(Collected data)
****
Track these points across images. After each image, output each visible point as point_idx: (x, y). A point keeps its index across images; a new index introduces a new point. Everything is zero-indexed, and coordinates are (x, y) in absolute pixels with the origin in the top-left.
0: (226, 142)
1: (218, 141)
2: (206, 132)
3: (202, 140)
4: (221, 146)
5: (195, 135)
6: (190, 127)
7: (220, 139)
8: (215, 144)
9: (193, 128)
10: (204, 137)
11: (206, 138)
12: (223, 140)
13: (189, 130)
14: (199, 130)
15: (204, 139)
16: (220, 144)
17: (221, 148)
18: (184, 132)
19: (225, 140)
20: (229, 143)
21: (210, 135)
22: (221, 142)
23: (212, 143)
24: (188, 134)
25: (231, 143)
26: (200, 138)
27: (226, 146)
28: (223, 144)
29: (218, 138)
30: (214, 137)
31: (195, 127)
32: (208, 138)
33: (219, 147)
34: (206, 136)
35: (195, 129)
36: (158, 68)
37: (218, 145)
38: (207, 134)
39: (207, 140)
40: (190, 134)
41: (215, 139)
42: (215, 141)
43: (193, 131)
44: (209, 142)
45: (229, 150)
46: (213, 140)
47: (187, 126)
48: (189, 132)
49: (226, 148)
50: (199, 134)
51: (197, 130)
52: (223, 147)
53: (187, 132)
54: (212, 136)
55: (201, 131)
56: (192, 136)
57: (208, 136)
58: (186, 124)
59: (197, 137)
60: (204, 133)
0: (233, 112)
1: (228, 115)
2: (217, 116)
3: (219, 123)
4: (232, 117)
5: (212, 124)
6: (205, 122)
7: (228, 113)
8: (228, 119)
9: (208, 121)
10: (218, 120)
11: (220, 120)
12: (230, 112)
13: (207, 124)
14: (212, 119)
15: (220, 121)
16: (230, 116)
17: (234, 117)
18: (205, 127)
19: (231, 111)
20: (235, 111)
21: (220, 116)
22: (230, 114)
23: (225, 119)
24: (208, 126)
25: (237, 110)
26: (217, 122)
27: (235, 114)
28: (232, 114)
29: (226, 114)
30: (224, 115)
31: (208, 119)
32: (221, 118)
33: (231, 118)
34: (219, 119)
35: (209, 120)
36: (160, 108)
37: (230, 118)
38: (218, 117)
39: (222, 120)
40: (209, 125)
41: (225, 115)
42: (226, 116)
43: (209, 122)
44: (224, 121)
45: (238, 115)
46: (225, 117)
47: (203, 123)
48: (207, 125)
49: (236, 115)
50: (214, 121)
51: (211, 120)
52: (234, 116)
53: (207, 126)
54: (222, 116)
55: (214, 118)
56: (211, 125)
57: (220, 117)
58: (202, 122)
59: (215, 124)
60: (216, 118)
****
Task directions:
Format every line of the rows above as a Markdown table with the columns Number and Record line, numbering each line in order and leaving out blank lines.

Result below:
| Number | Record line |
|---|---|
| 1 | Track these points across images. After each image, output each visible point as point_idx: (x, y). A point keeps its index across images; a new index introduces a new point. Everything is zero-indexed, and coordinates are (x, y) in absolute pixels with the origin in the top-left. |
| 2 | 0: (226, 142) |
| 3 | 1: (218, 141) |
| 4 | 2: (206, 132) |
| 5 | 3: (202, 140) |
| 6 | 4: (221, 146) |
| 7 | 5: (195, 135) |
| 8 | 6: (190, 127) |
| 9 | 7: (220, 139) |
| 10 | 8: (215, 144) |
| 11 | 9: (193, 128) |
| 12 | 10: (204, 137) |
| 13 | 11: (206, 138) |
| 14 | 12: (223, 140) |
| 15 | 13: (189, 130) |
| 16 | 14: (199, 130) |
| 17 | 15: (204, 139) |
| 18 | 16: (220, 144) |
| 19 | 17: (221, 148) |
| 20 | 18: (184, 132) |
| 21 | 19: (225, 140) |
| 22 | 20: (229, 143) |
| 23 | 21: (210, 135) |
| 24 | 22: (221, 142) |
| 25 | 23: (212, 143) |
| 26 | 24: (188, 134) |
| 27 | 25: (231, 143) |
| 28 | 26: (200, 138) |
| 29 | 27: (226, 146) |
| 30 | 28: (223, 144) |
| 31 | 29: (218, 138) |
| 32 | 30: (214, 137) |
| 33 | 31: (195, 127) |
| 34 | 32: (208, 138) |
| 35 | 33: (219, 147) |
| 36 | 34: (206, 136) |
| 37 | 35: (195, 129) |
| 38 | 36: (158, 68) |
| 39 | 37: (218, 145) |
| 40 | 38: (207, 134) |
| 41 | 39: (207, 140) |
| 42 | 40: (190, 134) |
| 43 | 41: (215, 139) |
| 44 | 42: (215, 141) |
| 45 | 43: (193, 131) |
| 46 | 44: (209, 142) |
| 47 | 45: (229, 150) |
| 48 | 46: (213, 140) |
| 49 | 47: (187, 126) |
| 50 | 48: (189, 132) |
| 51 | 49: (226, 148) |
| 52 | 50: (199, 134) |
| 53 | 51: (197, 130) |
| 54 | 52: (223, 147) |
| 55 | 53: (187, 132) |
| 56 | 54: (212, 136) |
| 57 | 55: (201, 131) |
| 58 | 56: (192, 136) |
| 59 | 57: (208, 136) |
| 60 | 58: (186, 124) |
| 61 | 59: (197, 137) |
| 62 | 60: (204, 133) |
| 63 | 0: (233, 112) |
| 64 | 1: (228, 115) |
| 65 | 2: (217, 116) |
| 66 | 3: (219, 123) |
| 67 | 4: (232, 117) |
| 68 | 5: (212, 124) |
| 69 | 6: (205, 122) |
| 70 | 7: (228, 113) |
| 71 | 8: (228, 119) |
| 72 | 9: (208, 121) |
| 73 | 10: (218, 120) |
| 74 | 11: (220, 120) |
| 75 | 12: (230, 112) |
| 76 | 13: (207, 124) |
| 77 | 14: (212, 119) |
| 78 | 15: (220, 121) |
| 79 | 16: (230, 116) |
| 80 | 17: (234, 117) |
| 81 | 18: (205, 127) |
| 82 | 19: (231, 111) |
| 83 | 20: (235, 111) |
| 84 | 21: (220, 116) |
| 85 | 22: (230, 114) |
| 86 | 23: (225, 119) |
| 87 | 24: (208, 126) |
| 88 | 25: (237, 110) |
| 89 | 26: (217, 122) |
| 90 | 27: (235, 114) |
| 91 | 28: (232, 114) |
| 92 | 29: (226, 114) |
| 93 | 30: (224, 115) |
| 94 | 31: (208, 119) |
| 95 | 32: (221, 118) |
| 96 | 33: (231, 118) |
| 97 | 34: (219, 119) |
| 98 | 35: (209, 120) |
| 99 | 36: (160, 108) |
| 100 | 37: (230, 118) |
| 101 | 38: (218, 117) |
| 102 | 39: (222, 120) |
| 103 | 40: (209, 125) |
| 104 | 41: (225, 115) |
| 105 | 42: (226, 116) |
| 106 | 43: (209, 122) |
| 107 | 44: (224, 121) |
| 108 | 45: (238, 115) |
| 109 | 46: (225, 117) |
| 110 | 47: (203, 123) |
| 111 | 48: (207, 125) |
| 112 | 49: (236, 115) |
| 113 | 50: (214, 121) |
| 114 | 51: (211, 120) |
| 115 | 52: (234, 116) |
| 116 | 53: (207, 126) |
| 117 | 54: (222, 116) |
| 118 | 55: (214, 118) |
| 119 | 56: (211, 125) |
| 120 | 57: (220, 117) |
| 121 | 58: (202, 122) |
| 122 | 59: (215, 124) |
| 123 | 60: (216, 118) |